═════ Recorded information ═════
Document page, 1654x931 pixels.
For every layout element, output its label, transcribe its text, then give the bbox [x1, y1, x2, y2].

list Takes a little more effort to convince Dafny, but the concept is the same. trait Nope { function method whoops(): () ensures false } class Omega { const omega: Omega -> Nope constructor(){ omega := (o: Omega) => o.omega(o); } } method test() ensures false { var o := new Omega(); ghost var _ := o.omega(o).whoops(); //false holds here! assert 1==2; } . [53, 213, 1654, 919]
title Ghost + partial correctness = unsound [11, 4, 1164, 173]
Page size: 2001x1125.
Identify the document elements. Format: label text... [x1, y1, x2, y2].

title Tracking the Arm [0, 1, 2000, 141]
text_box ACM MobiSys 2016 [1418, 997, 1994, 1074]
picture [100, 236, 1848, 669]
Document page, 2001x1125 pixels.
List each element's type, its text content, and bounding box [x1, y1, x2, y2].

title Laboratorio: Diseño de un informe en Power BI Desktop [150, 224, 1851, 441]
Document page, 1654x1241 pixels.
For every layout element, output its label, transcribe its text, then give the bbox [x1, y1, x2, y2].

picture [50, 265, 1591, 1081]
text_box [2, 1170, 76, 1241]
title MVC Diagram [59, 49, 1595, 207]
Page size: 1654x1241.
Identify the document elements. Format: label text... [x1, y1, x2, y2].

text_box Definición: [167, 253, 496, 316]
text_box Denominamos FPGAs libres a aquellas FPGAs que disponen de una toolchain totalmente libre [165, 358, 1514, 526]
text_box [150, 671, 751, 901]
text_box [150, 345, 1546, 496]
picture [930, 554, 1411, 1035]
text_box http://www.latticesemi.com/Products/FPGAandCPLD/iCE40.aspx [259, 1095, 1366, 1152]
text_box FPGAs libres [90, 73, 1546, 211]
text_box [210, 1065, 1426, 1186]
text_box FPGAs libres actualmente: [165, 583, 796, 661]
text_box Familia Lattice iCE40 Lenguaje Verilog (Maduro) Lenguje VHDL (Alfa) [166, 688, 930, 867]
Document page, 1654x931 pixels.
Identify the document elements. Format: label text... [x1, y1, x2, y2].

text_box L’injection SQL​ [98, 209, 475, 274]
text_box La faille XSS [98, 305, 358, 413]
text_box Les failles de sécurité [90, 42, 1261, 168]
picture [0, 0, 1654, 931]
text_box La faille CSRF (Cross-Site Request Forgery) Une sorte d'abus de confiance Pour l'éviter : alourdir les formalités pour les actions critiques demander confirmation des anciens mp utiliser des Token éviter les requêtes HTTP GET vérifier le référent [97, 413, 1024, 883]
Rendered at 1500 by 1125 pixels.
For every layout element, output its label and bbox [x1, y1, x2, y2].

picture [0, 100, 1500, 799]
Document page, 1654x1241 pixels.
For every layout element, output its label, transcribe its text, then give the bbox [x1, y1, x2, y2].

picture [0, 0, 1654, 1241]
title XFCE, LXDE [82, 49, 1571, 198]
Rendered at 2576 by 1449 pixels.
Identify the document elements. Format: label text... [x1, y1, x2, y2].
═════
Copy every record above verbatim, line by line.

Document page, 1654x931 pixels.
For every layout element, output its label, transcribe its text, then give the bbox [x1, y1, x2, y2].

list Takes a little more effort to convince Dafny, but the concept is the same. trait Nope { function method whoops(): () ensures false } class Omega { const omega: Omega -> Nope constructor(){ omega := (o: Omega) => o.omega(o); } } method test() ensures false { var o := new Omega(); ghost var _ := o.omega(o).whoops(); //false holds here! assert 1==2; } . [53, 213, 1654, 919]
title Ghost + partial correctness = unsound [11, 4, 1164, 173]
Page size: 2001x1125.
Identify the document elements. Format: label text... [x1, y1, x2, y2].

title Tracking the Arm [0, 1, 2000, 141]
text_box ACM MobiSys 2016 [1418, 997, 1994, 1074]
picture [100, 236, 1848, 669]
Document page, 2001x1125 pixels.
List each element's type, its text content, and bounding box [x1, y1, x2, y2].

title Laboratorio: Diseño de un informe en Power BI Desktop [150, 224, 1851, 441]
Document page, 1654x1241 pixels.
For every layout element, output its label, transcribe its text, then give the bbox [x1, y1, x2, y2].

picture [50, 265, 1591, 1081]
text_box [2, 1170, 76, 1241]
title MVC Diagram [59, 49, 1595, 207]
Page size: 1654x1241.
Identify the document elements. Format: label text... [x1, y1, x2, y2].

text_box Definición: [167, 253, 496, 316]
text_box Denominamos FPGAs libres a aquellas FPGAs que disponen de una toolchain totalmente libre [165, 358, 1514, 526]
text_box [150, 671, 751, 901]
text_box [150, 345, 1546, 496]
picture [930, 554, 1411, 1035]
text_box http://www.latticesemi.com/Products/FPGAandCPLD/iCE40.aspx [259, 1095, 1366, 1152]
text_box FPGAs libres [90, 73, 1546, 211]
text_box [210, 1065, 1426, 1186]
text_box FPGAs libres actualmente: [165, 583, 796, 661]
text_box Familia Lattice iCE40 Lenguaje Verilog (Maduro) Lenguje VHDL (Alfa) [166, 688, 930, 867]
Document page, 1654x931 pixels.
Identify the document elements. Format: label text... [x1, y1, x2, y2].

text_box L’injection SQL​ [98, 209, 475, 274]
text_box La faille XSS [98, 305, 358, 413]
text_box Les failles de sécurité [90, 42, 1261, 168]
picture [0, 0, 1654, 931]
text_box La faille CSRF (Cross-Site Request Forgery) Une sorte d'abus de confiance Pour l'éviter : alourdir les formalités pour les actions critiques demander confirmation des anciens mp utiliser des Token éviter les requêtes HTTP GET vérifier le référent [97, 413, 1024, 883]
Rendered at 1500 by 1125 pixels.
For every layout element, output its label and bbox [x1, y1, x2, y2].

picture [0, 100, 1500, 799]
Document page, 1654x1241 pixels.
For every layout element, output its label, transcribe its text, then give the bbox [x1, y1, x2, y2].

picture [0, 0, 1654, 1241]
title XFCE, LXDE [82, 49, 1571, 198]
Rendered at 2576 by 1449 pixels.
Identify the document elements. Format: label text... [x1, y1, x2, y2].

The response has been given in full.